Oct 24, 2017 • 34min
The Outside Interview: Doc Parsley Solves Your Sleep Crisis
If you want to understand sleep deprivation, you want to talk to a member of the Navy SEALs, who go nearly a week without rest during training. And there’s probably no better Navy SEAL to talk to than Kirk Parsley, the physician who started noticing all sorts of problems with his fellow elite soldiers. They weren’t recovering from workouts, they had trouble concentrating, and they were emotionally unstable. The culprit: they weren’t getting enough zzz’s. After a decade studying the benefits of sleep, Parsley says that getting enough rest at night is the single most effective performance-enhancing habit. Miss two hours of sleep and he can tell. Here, he goes beyond the eight-hour rule to talk specifically about how shuteye makes you faster, stronger, and smarter, and how sleep aids can actually do more harm than good.

Oct 17, 2017 • 47min
Dispatches: Can Humans Outrun Antelope?
Several decades ago, radio producer Scott Carrier and his brother Dave tried to chase down an antelope on foot.
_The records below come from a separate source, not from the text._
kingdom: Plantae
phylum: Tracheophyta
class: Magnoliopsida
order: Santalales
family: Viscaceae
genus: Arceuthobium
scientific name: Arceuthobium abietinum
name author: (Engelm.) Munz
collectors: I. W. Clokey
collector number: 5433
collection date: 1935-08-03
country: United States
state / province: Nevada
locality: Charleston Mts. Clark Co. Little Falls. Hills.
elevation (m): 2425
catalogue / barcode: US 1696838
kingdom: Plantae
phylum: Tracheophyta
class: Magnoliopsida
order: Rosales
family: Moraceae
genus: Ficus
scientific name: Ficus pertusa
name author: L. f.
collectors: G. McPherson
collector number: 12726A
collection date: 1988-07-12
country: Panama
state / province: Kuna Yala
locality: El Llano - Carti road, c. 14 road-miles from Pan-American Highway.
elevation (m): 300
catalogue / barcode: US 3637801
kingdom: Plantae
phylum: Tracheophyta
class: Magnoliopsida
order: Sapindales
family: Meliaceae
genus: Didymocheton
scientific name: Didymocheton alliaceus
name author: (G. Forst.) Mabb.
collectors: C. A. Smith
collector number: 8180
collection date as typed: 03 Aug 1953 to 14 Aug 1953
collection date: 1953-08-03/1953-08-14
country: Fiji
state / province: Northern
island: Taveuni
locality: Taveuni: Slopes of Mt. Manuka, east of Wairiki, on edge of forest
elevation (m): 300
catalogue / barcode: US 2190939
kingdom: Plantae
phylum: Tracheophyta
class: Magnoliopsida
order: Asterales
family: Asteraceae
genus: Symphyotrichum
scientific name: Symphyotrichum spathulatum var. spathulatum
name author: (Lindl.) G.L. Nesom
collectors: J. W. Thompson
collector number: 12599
That might sound crazy, but Dave was an evolutionary biologist and had just come up with a radical idea: during the heat of the day, humans can outrun most any creature, even one of the world’s fastest animals. His theory was that humans had evolved as endurance predators, able to hunt without weapons. So the brothers gave it a shot, and Scott produced a story about the efforts that absolutely captivated people, especially young men. We talk with Scott about this and replay his amazing piece, which still feels fresh and relevant today.